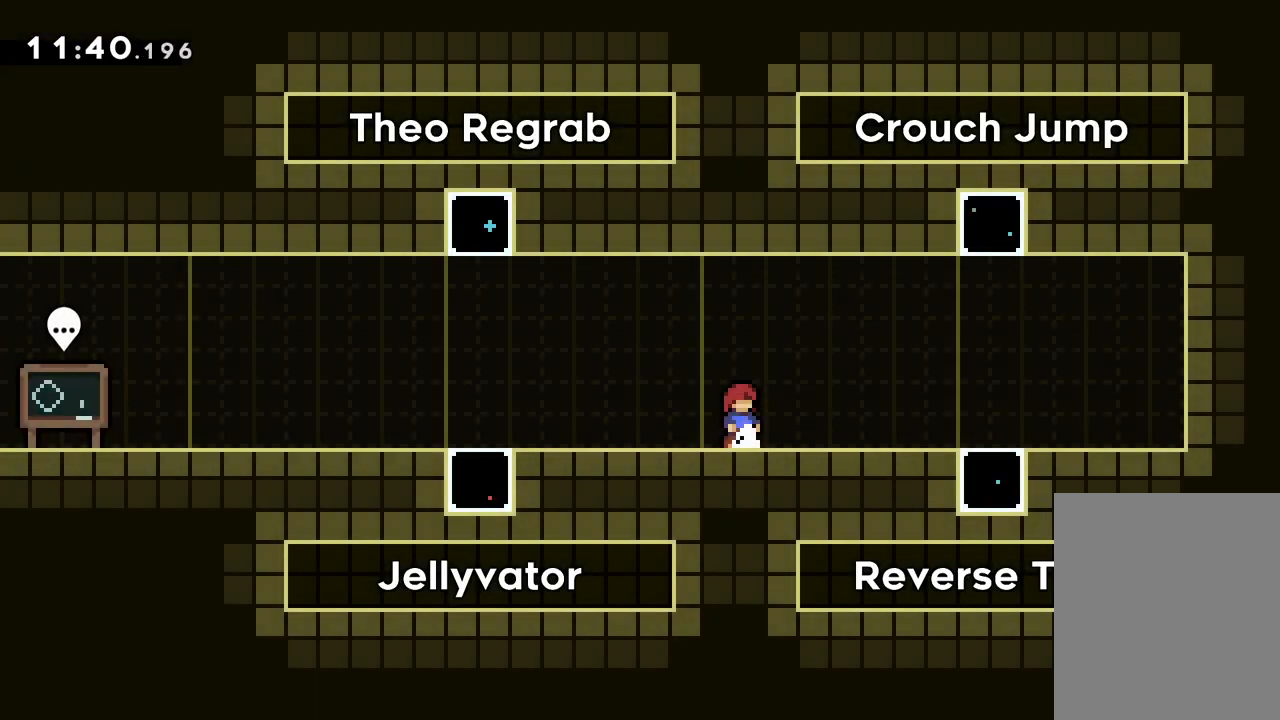
{"keys": [], "events": []}
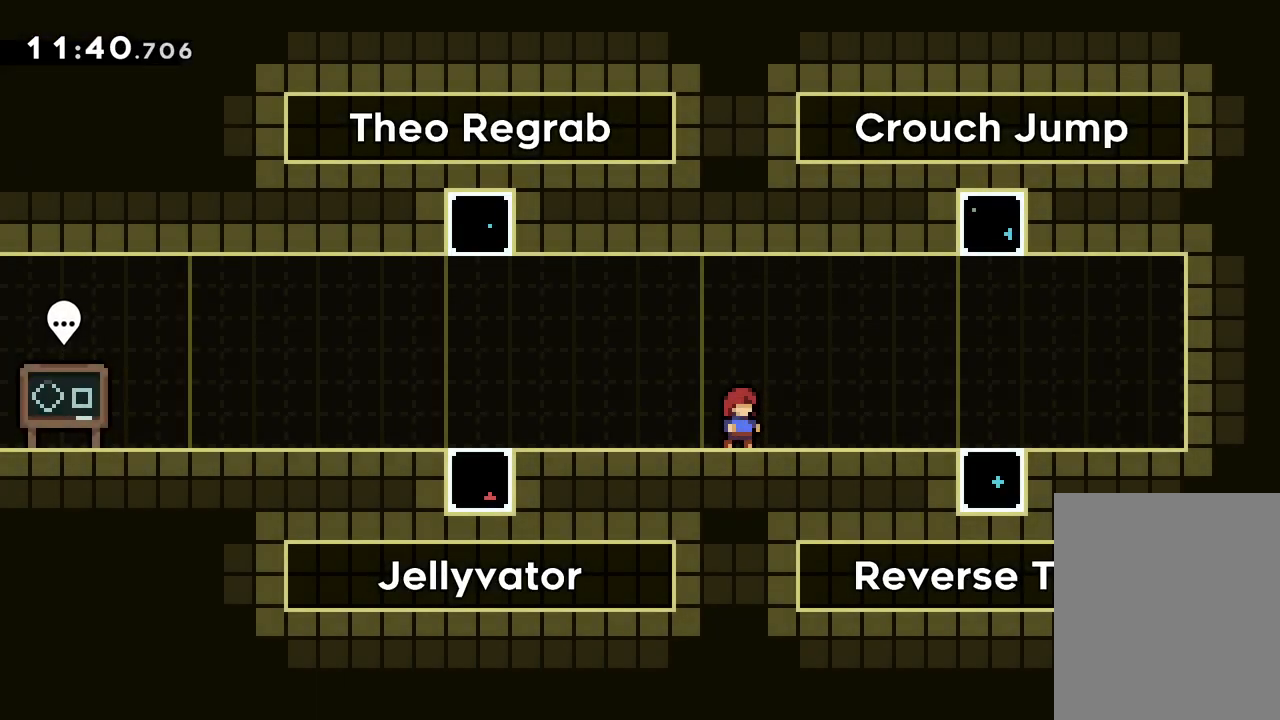
{"keys": [], "events": []}
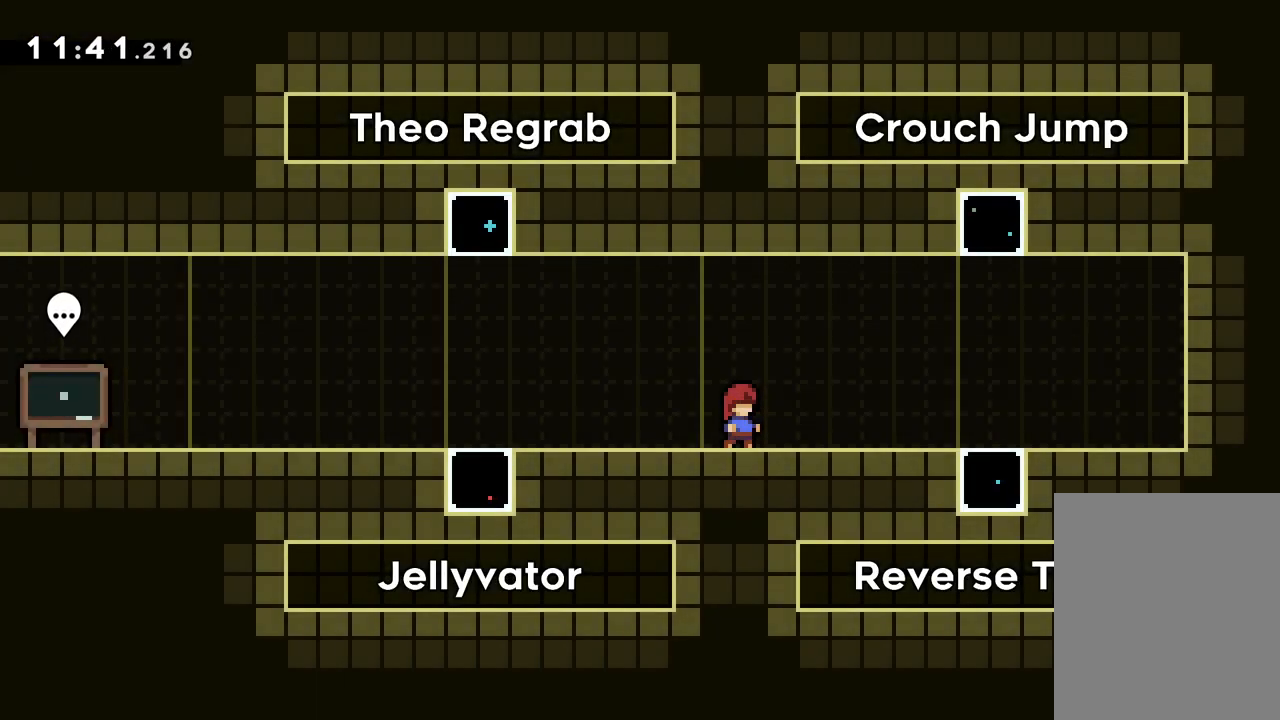
{"keys": [], "events": []}
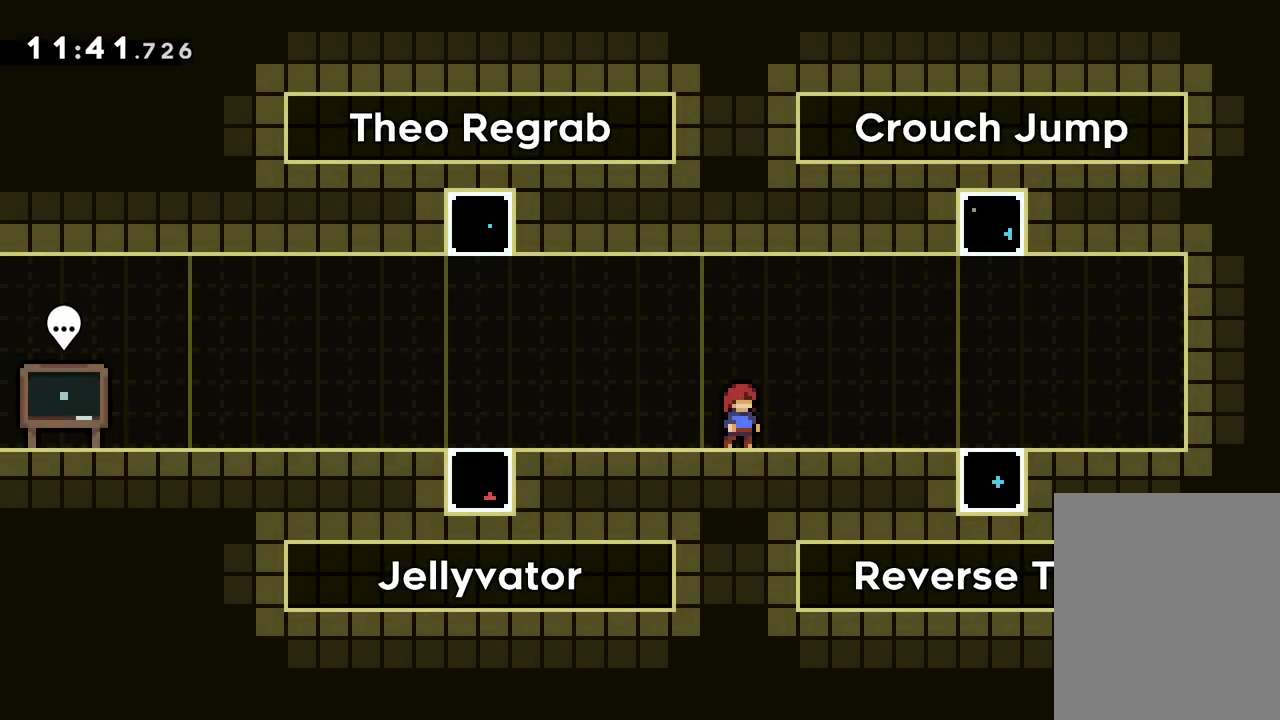
{"keys": [], "events": [[217, "jump", "down"], [300, "jump", "up"]]}
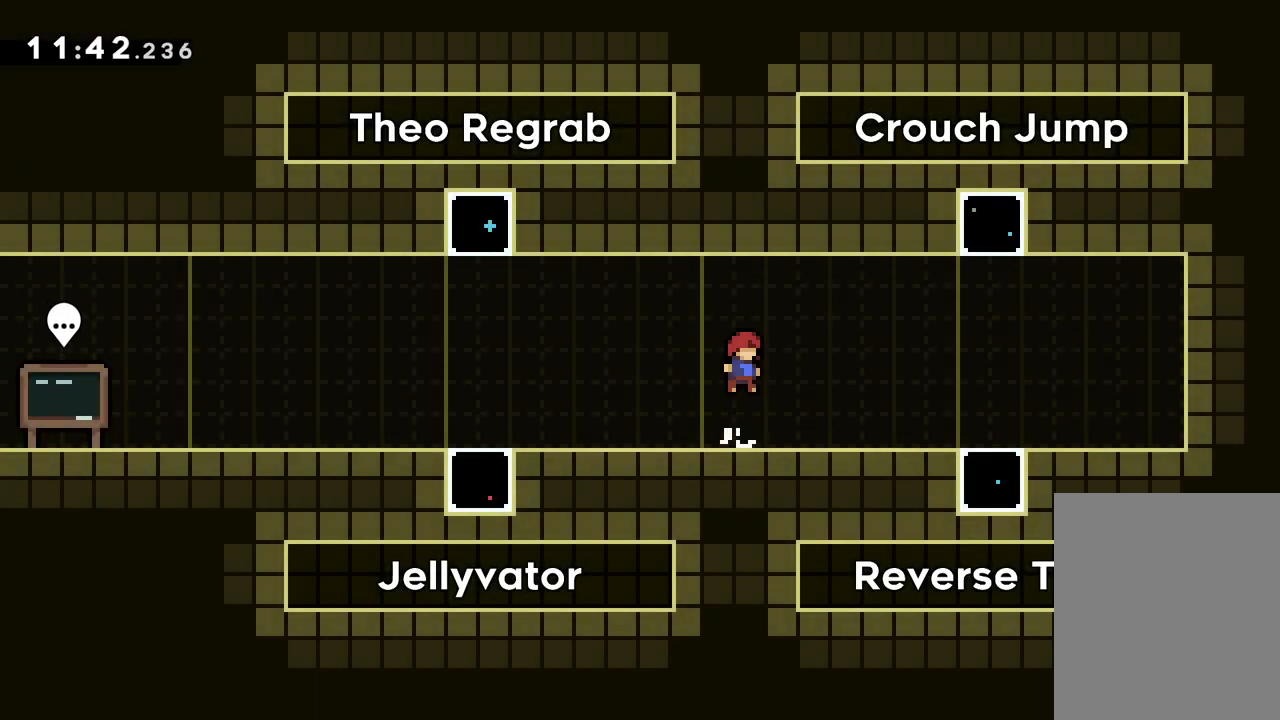
{"keys": [], "events": [[217, "jump", "down"], [283, "jump", "up"]]}
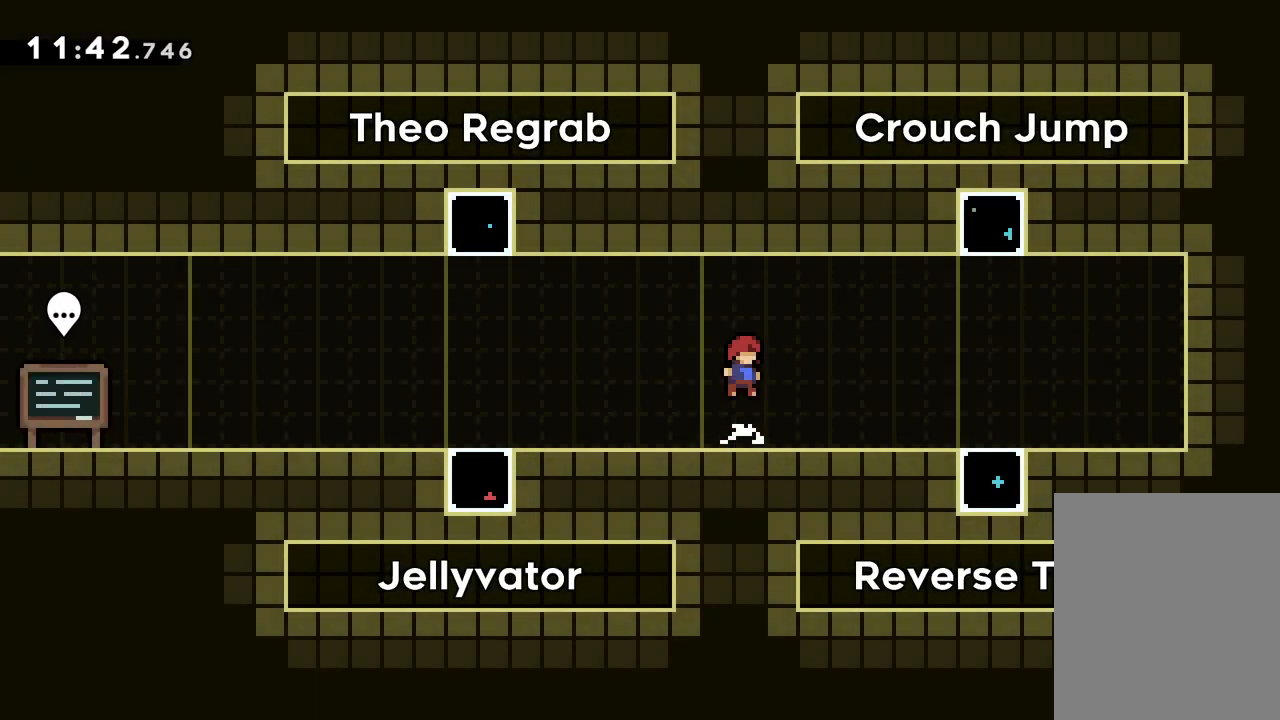
{"keys": [], "events": []}
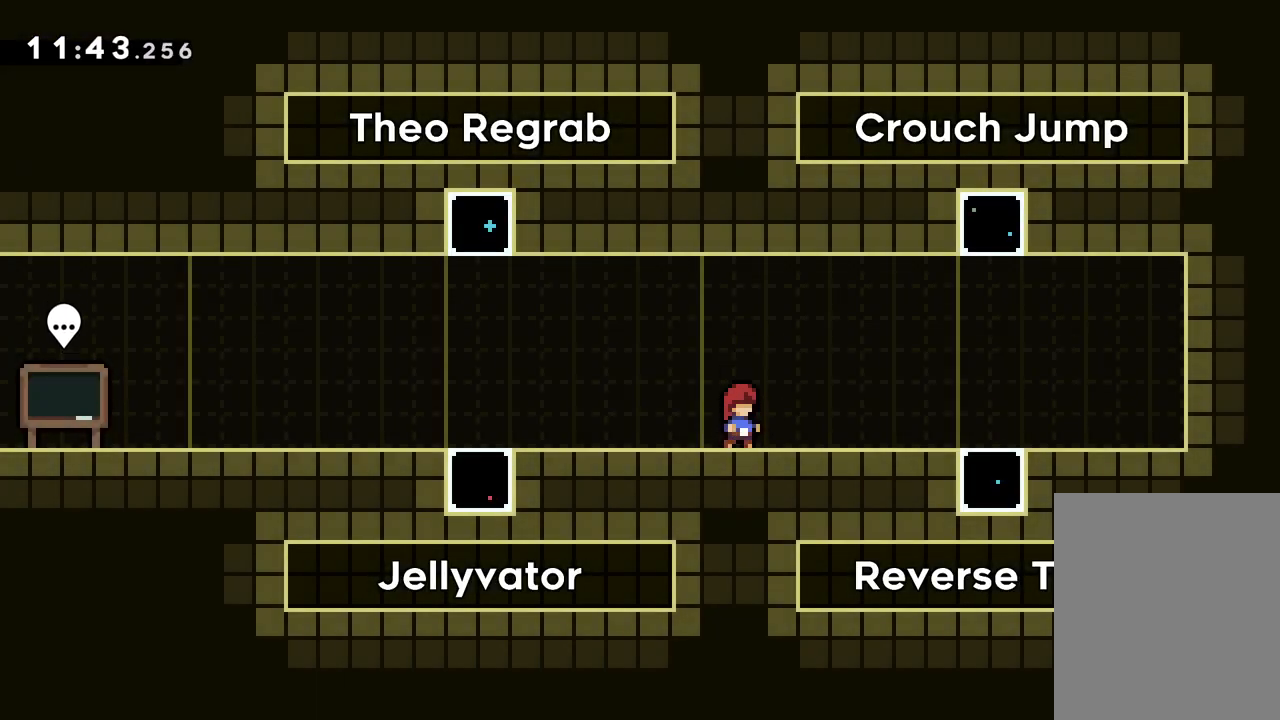
{"keys": [], "events": []}
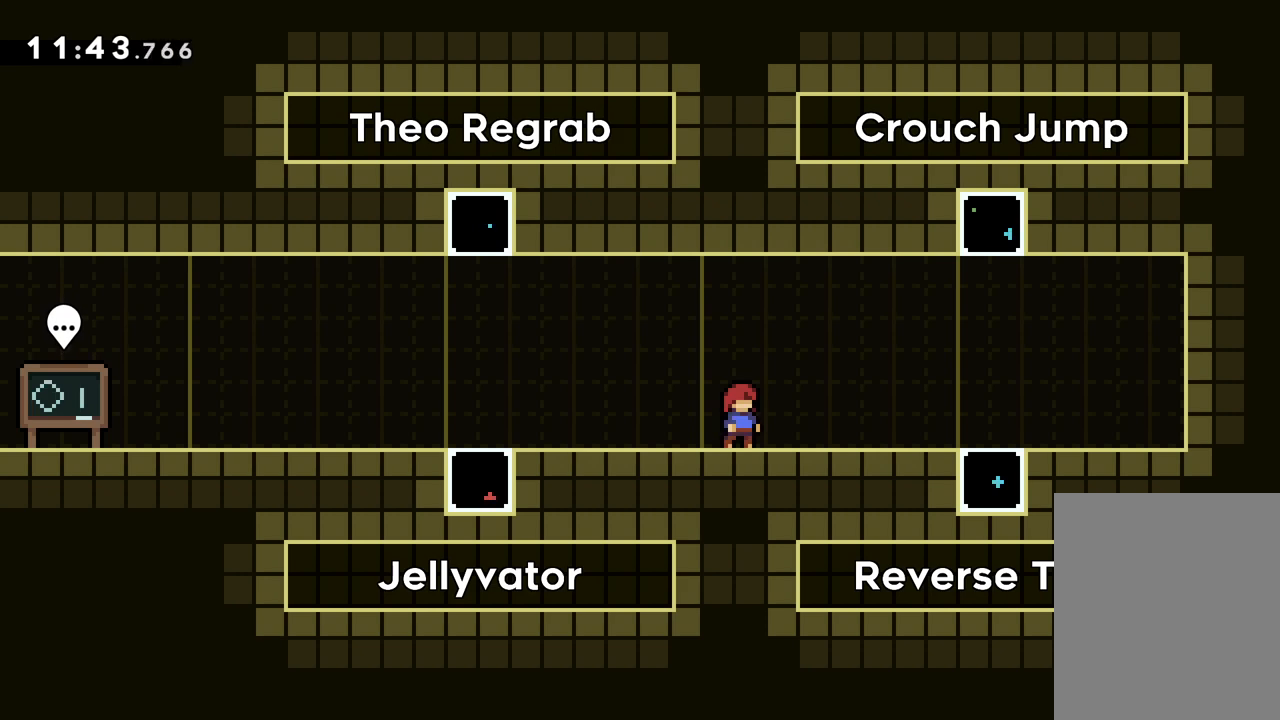
{"keys": ["dash", "down", "jump", "left"], "events": [[400, "down", "down"], [417, "dash", "down"], [417, "left", "down"], [500, "jump", "down"]]}
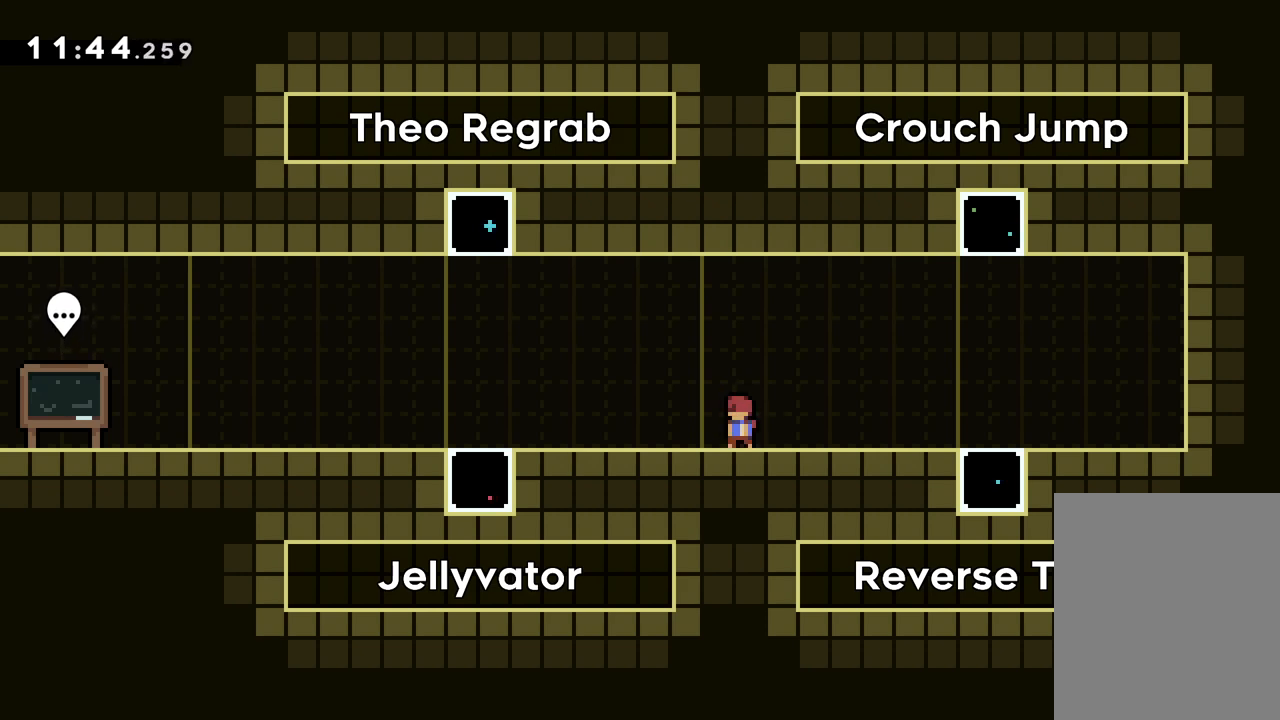
{"keys": ["down", "jump", "left"], "events": [[67, "dash", "up"], [183, "jump", "up"], [433, "jump", "down"]]}
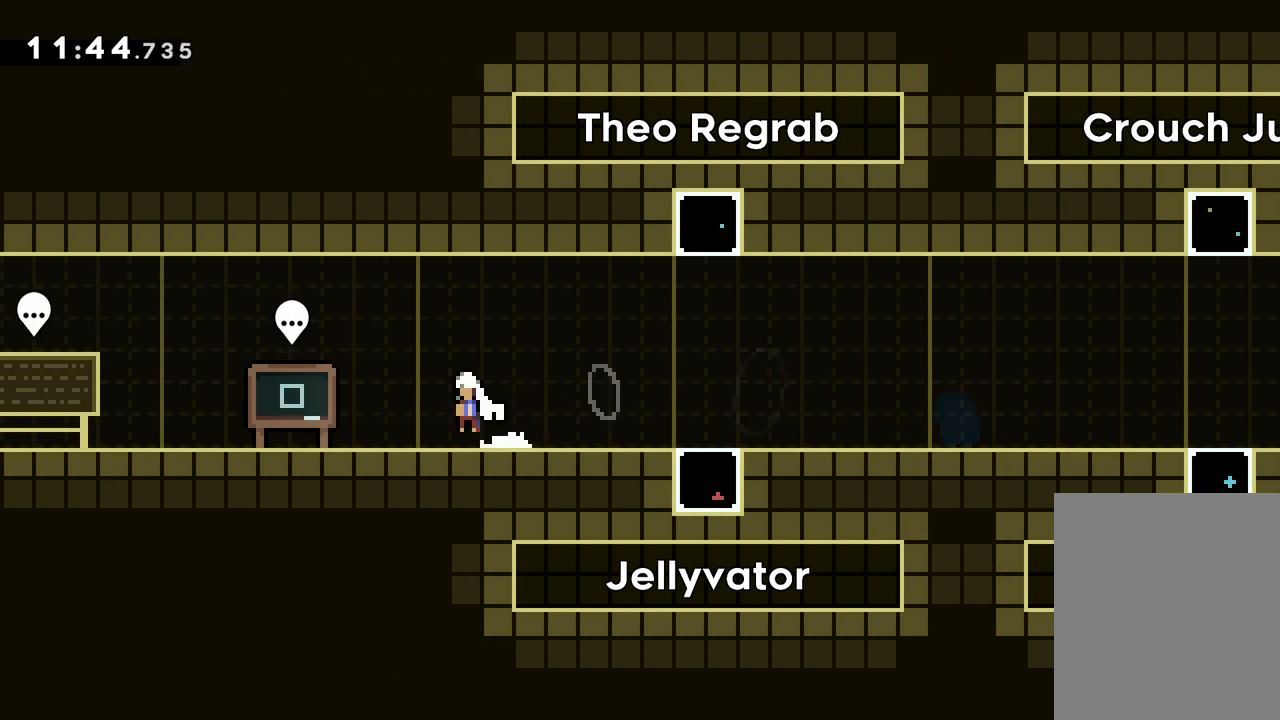
{"keys": ["dash", "down", "left"], "events": [[50, "jump", "up"], [433, "dash", "down"]]}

————————

Above are the entries; copy every line among them that contains the word "jump".

Response to the exercise:
{"keys": [], "events": [[217, "jump", "down"], [300, "jump", "up"]]}
{"keys": [], "events": [[217, "jump", "down"], [283, "jump", "up"]]}
{"keys": ["dash", "down", "jump", "left"], "events": [[400, "down", "down"], [417, "dash", "down"], [417, "left", "down"], [500, "jump", "down"]]}
{"keys": ["down", "jump", "left"], "events": [[67, "dash", "up"], [183, "jump", "up"], [433, "jump", "down"]]}
{"keys": ["dash", "down", "left"], "events": [[50, "jump", "up"], [433, "dash", "down"]]}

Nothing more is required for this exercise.